- [EXCERPT]:
================

NASA's James Webb Space telescope revealed some of the most exquisite and magnificent details of our universe on July 12, 2022!


Webb reveals emerging stellar nurseries and individual stars that are completely hidden in visible-light pictures. Because of Webb’s sensitivity to infrared light, it can peer through cosmic dust to see these objects. Protostellar jets, which emerge clearly in this image, shoot out from some of these young stars. The youngest sources appear as red dots in the dark, dusty region of the cloud. Objects in the earliest, rapid phases of star formation are difficult to capture, but Webb’s extreme sensitivity, spatial resolution, and imaging capability can chronicle these elusive events.


Click on the arrow to view all four images received from Webb.



Here are complete descriptions of the images captured by Webb.




  1. Cosmic Cliff

What looks much like craggy mountains on a moonlit evening is actually the edge of a nearby, young, star-forming region NGC 3324 in the Carina Nebula. Captured in infrared light by the Near-Infrared Camera (NIRCam) on NASA’s James Webb Space Telescope, this image reveals previously obscured areas of star birth.


Called the Cosmic Cliffs, the region is actually the edge of a gigantic, gaseous cavity within NGC 3324, roughly 7,600 light-years away. The cavernous area has been carved from the nebula by the intense ultraviolet radiation and stellar winds from extremely massive, hot, young stars located in the centre of the bubble, above the area shown in this image. The high-energy radiation from these stars is sculpting the nebula’s wall by slowly eroding it away.


NIRCam – with its crisp resolution and unparalleled sensitivity – unveils hundreds of previously hidden stars, and even numerous background galaxies. Several prominent features in this image are described below.


-- The “steam” that appears to rise from the celestial “mountains” is actually hot, ionized gas and hot dust streaming away from the nebula due to intense, ultraviolet radiation.


-- Dramatic pillars rise above the glowing wall of gas, resisting the blistering ultraviolet radiation from the young stars.


-- Bubbles and cavities are being blown by the intense radiation and stellar winds of newborn stars.

================

- [APPLY WHAT YOU READ]:
(1) According to the Webb passage, why can Webb show stars and stellar nurseries that are hidden in visible-light pictures? Answer in one to three sentences.
(2) Reproduce word for word the stretch of the Webb passage from "NASA's James Webb" through "received from Webb.".
The lines after this point can be left aside.

- [DATASET SECTION]:
================

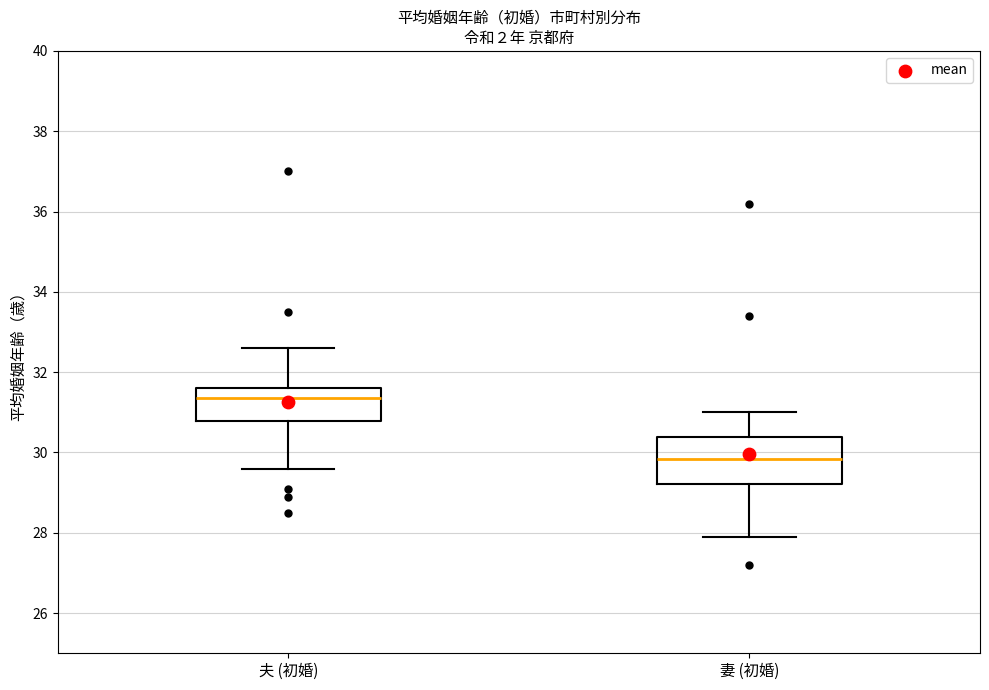

Reading left to right, transcribe this box plot: for each box, give where its median line is, the range the box spans, and where its two whiskers end, as read against the y-axis. The values are not printed on the chart, so give them approximately, as read against the axis.

夫 (初婚): median 31.4, box 30.8 to 31.6, whiskers 29.6 to 32.6
妻 (初婚): median 29.8, box 29.2 to 30.4, whiskers 28.0 to 31.0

================

- [EXPECTED RESPONSES]:
(1) Webb is sensitive to infrared light, which lets it see through cosmic dust. That lets it reveal stellar nurseries and individual stars that stay hidden in visible-light pictures.

(2)
NASA's James Webb Space telescope revealed some of the most exquisite and magnificent details of our universe on July 12, 2022!


Webb reveals emerging stellar nurseries and individual stars that are completely hidden in visible-light pictures. Because of Webb’s sensitivity to infrared light, it can peer through cosmic dust to see these objects. Protostellar jets, which emerge clearly in this image, shoot out from some of these young stars. The youngest sources appear as red dots in the dark, dusty region of the cloud. Objects in the earliest, rapid phases of star formation are difficult to capture, but Webb’s extreme sensitivity, spatial resolution, and imaging capability can chronicle these elusive events.


Click on the arrow to view all four images received from Webb.